In eval(expr, envir, enclos) : model fit failed for Fold1: mincriterion=0.95, maxdepth=7 Error in (function (cl, name, valueClass) : assignment of an object of class “numeric” is not valid for @‘maxdepth’ in an object of class “TreeGrowControl”; is(value, "integer") is not TRUE"

This can be reproduced by running:

library(caret)
data("GermanCredit")

trainCtrl <- trainControl(method = 'cv', number = 2, sampling = 'down', 
verboseIter = FALSE, allowParallel = FALSE, classProbs = TRUE, 
                      summaryFunction = twoClassSummary)

tune <- expand.grid(.mincriterion = .95, .maxdepth = seq(5, 10, 2))

ctree_fit <- train(Class ~ ., data = GermanCredit, 
method = 'ctree2', trControl = trainCtrl, metric = "Sens", 
tuneGrid = tune, controls = ctree_control(minbucket = 10))

I am trying this approach based on the answer posted here: Run cforest with controls = cforest_unbiased() using caret package

By the looks of the error, it has something to do with how caret is passing the max depth to ctree but I'm not sure if there is anyway around this. Running ctree directly with the ctree_control works fine.

Any help is greatly appreciated

1

There are 1 answers

1
thie1e On BEST ANSWER

This looks like a possible bug to me. You can make it work if you use as.integer():

tune <- expand.grid(.mincriterion = .95, 
                    .maxdepth = as.integer(seq(5, 10, 2)))

Reason: If you use the controls argument what caret does is

theDots$controls@tgctrl@maxdepth <- param$maxdepth
theDots$controls@gtctrl@mincriterion <- param$mincriterion
ctl <- theDots$controls

If we take a look at the treeControl class it looks like this

Formal class 'TreeControl' [package "party"] with 4 slots
  ..@ varctrl  :Formal class 'VariableControl' [package 
  ..@ tgctrl   :Formal class 'TreeGrowControl' [package "party"] with 4 slots

[left stuff out]

  .. .. ..@ stump         : logi FALSE
  .. .. ..@ maxdepth      : int 0
  .. .. ..@ savesplitstats: logi TRUE
  .. .. ..@ remove_weights: logi FALSE 

So it expects maxdepth to be integer and caret tries to assign a numeric (which may be an integer but not of class integer), but only if controls is specified.

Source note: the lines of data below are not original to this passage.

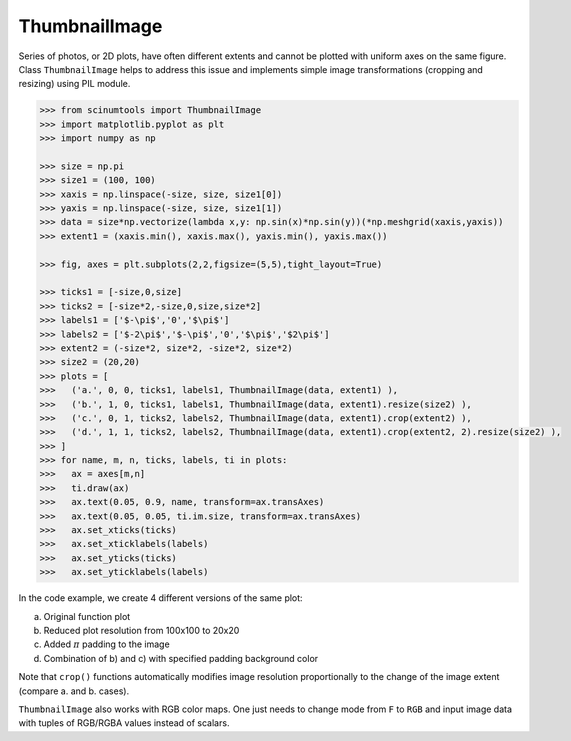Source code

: ThumbnailImage
==============

Series of photos, or 2D plots, have often different extents and cannot be plotted with uniform axes on the same figure.
Class ``ThumbnailImage`` helps to address this issue and implements simple image transformations (cropping and resizing) using PIL module.

.. code-block:: python

   >>> from scinumtools import ThumbnailImage
   >>> import matplotlib.pyplot as plt
   >>> import numpy as np
   
   >>> size = np.pi
   >>> size1 = (100, 100)
   >>> xaxis = np.linspace(-size, size, size1[0])
   >>> yaxis = np.linspace(-size, size, size1[1])
   >>> data = size*np.vectorize(lambda x,y: np.sin(x)*np.sin(y))(*np.meshgrid(xaxis,yaxis))
   >>> extent1 = (xaxis.min(), xaxis.max(), yaxis.min(), yaxis.max())
   
   >>> fig, axes = plt.subplots(2,2,figsize=(5,5),tight_layout=True)
   
   >>> ticks1 = [-size,0,size]
   >>> ticks2 = [-size*2,-size,0,size,size*2]
   >>> labels1 = ['$-\pi$','0','$\pi$']
   >>> labels2 = ['$-2\pi$','$-\pi$','0','$\pi$','$2\pi$']
   >>> extent2 = (-size*2, size*2, -size*2, size*2)
   >>> size2 = (20,20)
   >>> plots = [
   >>>   ('a.', 0, 0, ticks1, labels1, ThumbnailImage(data, extent1) ),
   >>>   ('b.', 1, 0, ticks1, labels1, ThumbnailImage(data, extent1).resize(size2) ),
   >>>   ('c.', 0, 1, ticks2, labels2, ThumbnailImage(data, extent1).crop(extent2) ),
   >>>   ('d.', 1, 1, ticks2, labels2, ThumbnailImage(data, extent1).crop(extent2, 2).resize(size2) ),
   >>> ]
   >>> for name, m, n, ticks, labels, ti in plots:
   >>>   ax = axes[m,n]
   >>>   ti.draw(ax)
   >>>   ax.text(0.05, 0.9, name, transform=ax.transAxes)
   >>>   ax.text(0.05, 0.05, ti.im.size, transform=ax.transAxes)
   >>>   ax.set_xticks(ticks)
   >>>   ax.set_xticklabels(labels)
   >>>   ax.set_yticks(ticks)
   >>>   ax.set_yticklabels(labels)

In the code example, we create 4 different versions of the same plot:

a) Original function plot
b) Reduced plot resolution from 100x100 to 20x20
c) Added :math:`\pi` padding to the image
d) Combination of b) and c) with specified padding background color

.. image:: ../_static/figures/thumbnail_image.png

Note that ``crop()`` functions automatically modifies image resolution proportionally to the change of the image extent (compare a. and b. cases).

``ThumbnailImage`` also works with RGB color maps. One just needs to change mode from ``F`` to ``RGB`` and input image data with tuples of RGB/RGBA values instead of scalars.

If you don't specify controls it does

ctl <- do.call(getFromNamespace("ctree_control", "party"), 
                                      list(maxdepth = param$maxdepth,
                                           mincriterion = param$mincriterion))

...then goes from there in a way which I don't fully understand just by looking at the source right now. Have a look at https://github.com/topepo/caret/blob/master/models/files/ctree2.R if you're interested.